* **DATA SUPPLIED**
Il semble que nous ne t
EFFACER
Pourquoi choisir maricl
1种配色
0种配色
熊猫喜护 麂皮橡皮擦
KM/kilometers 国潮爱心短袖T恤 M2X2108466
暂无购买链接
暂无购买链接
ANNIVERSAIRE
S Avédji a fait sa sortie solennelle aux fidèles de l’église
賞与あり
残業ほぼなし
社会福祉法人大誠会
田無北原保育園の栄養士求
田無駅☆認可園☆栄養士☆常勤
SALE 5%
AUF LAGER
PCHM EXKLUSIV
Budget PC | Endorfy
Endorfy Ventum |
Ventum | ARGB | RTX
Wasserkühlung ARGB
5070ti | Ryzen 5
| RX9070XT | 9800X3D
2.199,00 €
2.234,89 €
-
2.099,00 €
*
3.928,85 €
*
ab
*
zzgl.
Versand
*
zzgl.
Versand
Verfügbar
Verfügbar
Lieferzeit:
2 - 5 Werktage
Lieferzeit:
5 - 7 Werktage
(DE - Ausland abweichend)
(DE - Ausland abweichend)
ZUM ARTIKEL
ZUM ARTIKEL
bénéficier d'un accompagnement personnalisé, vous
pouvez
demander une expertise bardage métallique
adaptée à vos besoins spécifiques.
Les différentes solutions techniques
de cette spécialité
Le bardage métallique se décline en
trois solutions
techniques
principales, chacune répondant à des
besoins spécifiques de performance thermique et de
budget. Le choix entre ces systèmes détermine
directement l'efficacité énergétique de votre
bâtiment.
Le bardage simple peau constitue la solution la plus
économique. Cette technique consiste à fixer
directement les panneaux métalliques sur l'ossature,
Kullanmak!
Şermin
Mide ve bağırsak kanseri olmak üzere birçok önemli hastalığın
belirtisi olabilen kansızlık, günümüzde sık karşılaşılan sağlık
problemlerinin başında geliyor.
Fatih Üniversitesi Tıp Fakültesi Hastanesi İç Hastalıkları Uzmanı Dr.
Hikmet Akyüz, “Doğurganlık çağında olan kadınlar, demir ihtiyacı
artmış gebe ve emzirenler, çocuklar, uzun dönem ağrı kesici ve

* **WORK TO COMPLETE**
Set down exactly the lines beginning at the one that holds "Ventum | ARGB | RTX" and ending with the last line of the data.

* **REPLY TO THE EXERCISE**
Ventum | ARGB | RTX
Wasserkühlung ARGB
5070ti | Ryzen 5
| RX9070XT | 9800X3D
2.199,00 €
2.234,89 €
-
2.099,00 €
*
3.928,85 €
*
ab
*
zzgl.
Versand
*
zzgl.
Versand
Verfügbar
Verfügbar
Lieferzeit:
2 - 5 Werktage
Lieferzeit:
5 - 7 Werktage
(DE - Ausland abweichend)
(DE - Ausland abweichend)
ZUM ARTIKEL
ZUM ARTIKEL
bénéficier d'un accompagnement personnalisé, vous
pouvez
demander une expertise bardage métallique
adaptée à vos besoins spécifiques.
Les différentes solutions techniques
de cette spécialité
Le bardage métallique se décline en
trois solutions
techniques
principales, chacune répondant à des
besoins spécifiques de performance thermique et de
budget. Le choix entre ces systèmes détermine
directement l'efficacité énergétique de votre
bâtiment.
Le bardage simple peau constitue la solution la plus
économique. Cette technique consiste à fixer
directement les panneaux métalliques sur l'ossature,
Kullanmak!
Şermin
Mide ve bağırsak kanseri olmak üzere birçok önemli hastalığın
belirtisi olabilen kansızlık, günümüzde sık karşılaşılan sağlık
problemlerinin başında geliyor.
Fatih Üniversitesi Tıp Fakültesi Hastanesi İç Hastalıkları Uzmanı Dr.
Hikmet Akyüz, “Doğurganlık çağında olan kadınlar, demir ihtiyacı
artmış gebe ve emzirenler, çocuklar, uzun dönem ağrı kesici ve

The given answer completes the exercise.